Pre-training on other BERT models

Question

Pre-training on other BERT models

Muennighoff opened this issue 5 years ago · 2 comments

Thanks for the great repo and your efforts! Two quick questions:

Is there anything that speaks against pre-training VisualBERT with Albert instead of BERT on COCO and then finetune it for downstream tasks?
Also, I havn't found exact details on what resources are needed for pre-training, except for that it took less than a day on COCO according to your paper - How much hours did it take & what GPUs did you use?
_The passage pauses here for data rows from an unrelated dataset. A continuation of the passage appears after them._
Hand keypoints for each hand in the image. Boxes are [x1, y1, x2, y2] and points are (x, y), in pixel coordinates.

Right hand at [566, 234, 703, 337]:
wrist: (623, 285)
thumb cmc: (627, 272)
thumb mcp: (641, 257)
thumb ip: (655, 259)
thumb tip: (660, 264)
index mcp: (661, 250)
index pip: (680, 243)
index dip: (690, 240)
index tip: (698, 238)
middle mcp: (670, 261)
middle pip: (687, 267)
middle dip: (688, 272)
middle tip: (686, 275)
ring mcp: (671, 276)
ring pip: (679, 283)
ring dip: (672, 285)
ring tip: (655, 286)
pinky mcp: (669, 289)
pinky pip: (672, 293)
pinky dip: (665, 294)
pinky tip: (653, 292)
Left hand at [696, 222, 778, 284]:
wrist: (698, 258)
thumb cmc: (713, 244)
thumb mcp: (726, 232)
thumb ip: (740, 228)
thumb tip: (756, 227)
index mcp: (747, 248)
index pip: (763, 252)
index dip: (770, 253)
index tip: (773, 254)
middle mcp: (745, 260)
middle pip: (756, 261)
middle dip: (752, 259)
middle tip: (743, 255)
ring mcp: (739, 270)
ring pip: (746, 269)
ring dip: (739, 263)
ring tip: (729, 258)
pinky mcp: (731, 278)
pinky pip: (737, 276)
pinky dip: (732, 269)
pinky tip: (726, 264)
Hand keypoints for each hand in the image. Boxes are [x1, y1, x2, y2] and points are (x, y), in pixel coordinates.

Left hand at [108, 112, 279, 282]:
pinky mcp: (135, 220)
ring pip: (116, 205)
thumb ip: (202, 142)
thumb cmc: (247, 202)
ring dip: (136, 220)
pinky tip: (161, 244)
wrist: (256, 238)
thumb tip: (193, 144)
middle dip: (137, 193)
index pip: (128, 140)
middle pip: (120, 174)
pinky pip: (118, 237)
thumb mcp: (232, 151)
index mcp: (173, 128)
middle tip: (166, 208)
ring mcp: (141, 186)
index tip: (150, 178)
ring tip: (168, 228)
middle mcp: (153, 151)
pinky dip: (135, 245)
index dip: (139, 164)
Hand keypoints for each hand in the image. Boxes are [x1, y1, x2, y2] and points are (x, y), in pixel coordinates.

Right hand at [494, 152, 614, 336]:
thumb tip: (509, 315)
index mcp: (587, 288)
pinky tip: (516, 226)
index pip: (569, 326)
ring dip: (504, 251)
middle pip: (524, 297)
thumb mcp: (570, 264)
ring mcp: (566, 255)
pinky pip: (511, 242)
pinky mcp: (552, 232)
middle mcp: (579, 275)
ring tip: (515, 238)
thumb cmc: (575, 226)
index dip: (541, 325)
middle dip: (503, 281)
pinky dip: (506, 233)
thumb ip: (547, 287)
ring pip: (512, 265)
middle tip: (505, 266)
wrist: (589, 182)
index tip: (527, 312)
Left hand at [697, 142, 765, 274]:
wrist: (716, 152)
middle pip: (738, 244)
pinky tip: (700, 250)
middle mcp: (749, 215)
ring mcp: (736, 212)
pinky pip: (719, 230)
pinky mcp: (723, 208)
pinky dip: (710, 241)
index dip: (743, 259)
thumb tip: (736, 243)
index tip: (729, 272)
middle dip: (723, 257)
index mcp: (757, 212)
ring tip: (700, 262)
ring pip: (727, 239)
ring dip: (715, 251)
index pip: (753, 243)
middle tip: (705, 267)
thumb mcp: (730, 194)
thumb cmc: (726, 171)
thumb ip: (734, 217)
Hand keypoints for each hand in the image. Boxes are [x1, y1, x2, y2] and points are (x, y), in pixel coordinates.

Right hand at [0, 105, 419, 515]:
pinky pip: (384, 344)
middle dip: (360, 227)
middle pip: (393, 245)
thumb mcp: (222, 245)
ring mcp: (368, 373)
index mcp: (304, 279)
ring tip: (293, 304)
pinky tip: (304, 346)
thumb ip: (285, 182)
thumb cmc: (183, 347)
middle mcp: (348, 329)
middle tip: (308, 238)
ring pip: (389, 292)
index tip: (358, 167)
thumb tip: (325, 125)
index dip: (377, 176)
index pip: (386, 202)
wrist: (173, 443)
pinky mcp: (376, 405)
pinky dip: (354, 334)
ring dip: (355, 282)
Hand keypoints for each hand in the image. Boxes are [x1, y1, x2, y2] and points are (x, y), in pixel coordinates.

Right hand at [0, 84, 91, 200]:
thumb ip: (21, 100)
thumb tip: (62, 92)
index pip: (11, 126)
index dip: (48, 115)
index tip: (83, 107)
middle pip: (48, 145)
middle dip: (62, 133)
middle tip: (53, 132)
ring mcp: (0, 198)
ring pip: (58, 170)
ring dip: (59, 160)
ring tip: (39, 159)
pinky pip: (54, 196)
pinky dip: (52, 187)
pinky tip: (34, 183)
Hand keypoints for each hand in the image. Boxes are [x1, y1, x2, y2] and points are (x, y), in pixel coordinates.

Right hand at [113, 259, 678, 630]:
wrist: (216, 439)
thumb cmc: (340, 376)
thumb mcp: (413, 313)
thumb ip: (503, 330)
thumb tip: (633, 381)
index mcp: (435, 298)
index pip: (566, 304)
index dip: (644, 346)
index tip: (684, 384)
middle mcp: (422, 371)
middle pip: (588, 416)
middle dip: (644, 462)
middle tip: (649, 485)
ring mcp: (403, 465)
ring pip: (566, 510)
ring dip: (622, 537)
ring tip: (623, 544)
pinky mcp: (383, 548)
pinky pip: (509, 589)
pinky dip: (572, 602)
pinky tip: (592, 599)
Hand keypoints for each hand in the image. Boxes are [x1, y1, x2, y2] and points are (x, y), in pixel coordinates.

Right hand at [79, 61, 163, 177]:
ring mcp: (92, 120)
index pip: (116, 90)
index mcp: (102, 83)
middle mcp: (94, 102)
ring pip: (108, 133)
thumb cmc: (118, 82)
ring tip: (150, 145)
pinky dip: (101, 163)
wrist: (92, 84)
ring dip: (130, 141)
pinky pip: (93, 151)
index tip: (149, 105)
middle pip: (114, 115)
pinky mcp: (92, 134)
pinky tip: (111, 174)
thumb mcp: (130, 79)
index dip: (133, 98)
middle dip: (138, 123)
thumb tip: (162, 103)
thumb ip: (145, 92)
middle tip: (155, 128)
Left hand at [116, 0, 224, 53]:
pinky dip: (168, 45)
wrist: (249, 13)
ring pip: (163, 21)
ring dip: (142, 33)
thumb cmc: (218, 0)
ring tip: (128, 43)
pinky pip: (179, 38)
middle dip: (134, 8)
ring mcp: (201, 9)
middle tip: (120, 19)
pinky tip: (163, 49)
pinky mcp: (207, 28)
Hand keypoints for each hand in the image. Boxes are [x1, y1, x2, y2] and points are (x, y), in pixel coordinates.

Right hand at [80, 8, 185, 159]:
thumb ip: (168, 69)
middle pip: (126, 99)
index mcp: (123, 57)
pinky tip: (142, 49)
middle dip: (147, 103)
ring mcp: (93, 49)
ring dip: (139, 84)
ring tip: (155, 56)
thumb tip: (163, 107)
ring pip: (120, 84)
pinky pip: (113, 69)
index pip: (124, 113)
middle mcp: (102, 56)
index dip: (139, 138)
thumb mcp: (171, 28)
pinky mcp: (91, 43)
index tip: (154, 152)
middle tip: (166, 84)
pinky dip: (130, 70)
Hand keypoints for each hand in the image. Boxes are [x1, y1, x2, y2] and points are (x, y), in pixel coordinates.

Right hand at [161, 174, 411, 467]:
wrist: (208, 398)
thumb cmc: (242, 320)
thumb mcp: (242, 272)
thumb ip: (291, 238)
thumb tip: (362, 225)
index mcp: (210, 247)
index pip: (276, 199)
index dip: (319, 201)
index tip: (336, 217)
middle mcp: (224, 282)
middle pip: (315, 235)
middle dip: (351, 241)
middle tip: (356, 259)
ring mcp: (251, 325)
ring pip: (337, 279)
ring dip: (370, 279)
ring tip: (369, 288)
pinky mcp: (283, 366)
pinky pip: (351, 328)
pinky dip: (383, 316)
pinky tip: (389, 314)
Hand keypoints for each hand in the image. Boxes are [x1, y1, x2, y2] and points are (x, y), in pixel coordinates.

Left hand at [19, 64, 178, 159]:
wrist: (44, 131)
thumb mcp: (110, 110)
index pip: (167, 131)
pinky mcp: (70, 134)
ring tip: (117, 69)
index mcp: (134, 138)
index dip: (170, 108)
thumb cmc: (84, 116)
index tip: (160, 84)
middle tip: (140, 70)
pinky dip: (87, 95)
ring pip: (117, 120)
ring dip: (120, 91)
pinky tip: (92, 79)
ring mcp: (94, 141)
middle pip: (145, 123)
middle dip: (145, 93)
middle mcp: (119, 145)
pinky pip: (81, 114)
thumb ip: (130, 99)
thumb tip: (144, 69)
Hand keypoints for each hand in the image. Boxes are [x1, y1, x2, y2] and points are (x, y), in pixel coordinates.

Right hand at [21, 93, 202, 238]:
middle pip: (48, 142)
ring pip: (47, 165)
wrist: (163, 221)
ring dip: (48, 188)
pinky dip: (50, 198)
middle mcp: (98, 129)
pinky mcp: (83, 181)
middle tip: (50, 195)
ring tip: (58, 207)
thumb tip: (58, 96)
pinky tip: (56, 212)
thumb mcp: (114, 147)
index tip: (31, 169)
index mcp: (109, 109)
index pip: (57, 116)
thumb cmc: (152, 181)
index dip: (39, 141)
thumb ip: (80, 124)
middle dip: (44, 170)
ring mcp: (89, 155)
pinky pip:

Answer 1 · 2020-07-25T08:59:51.000Z

Hi, 1. I would imagine that using Albert would still work. 2. For most experiments, I do it on 4 1080Ti with 12G memory. Pre-training on COCO takes less than a day, maybe 18-20 hours? Sorry that I cannot recall the exact amount of time needed. For experiments on VCR, I used 4 V100s with 16G memory.

…

On Thu, 23 Jul 2020 at 12:26, Muennighoff ***@***.***> wrote: Thanks for the great repo and your efforts! Two quick questions: Is there anything that speaks against pre-training VisualBERT with Albert instead of BERT on COCO and then finetune it for downstream tasks? Also, I havn't found exact details on what resources are needed for pre-training, except for that it took less than a day on COCO according to your paper - How much hours did it take & what GPUs did you use? — You are receiving this because you are subscribed to this thread. Reply to this email directly, view it on GitHub <#12>, or unsubscribe <https://github.com/notifications/unsubscribe-auth/ALAYVCVE7CHMDIKSWJREF4LR5CFEZANCNFSM4PGBHAWQ> .

Answer 2 · 2020-07-25T09:13:30.000Z

Okay I see - If I would implement it with Albert, I would have to retrain on COCO right? I cannot just fine-tune using Albert, as the architecture trained on COCO was bert uncased.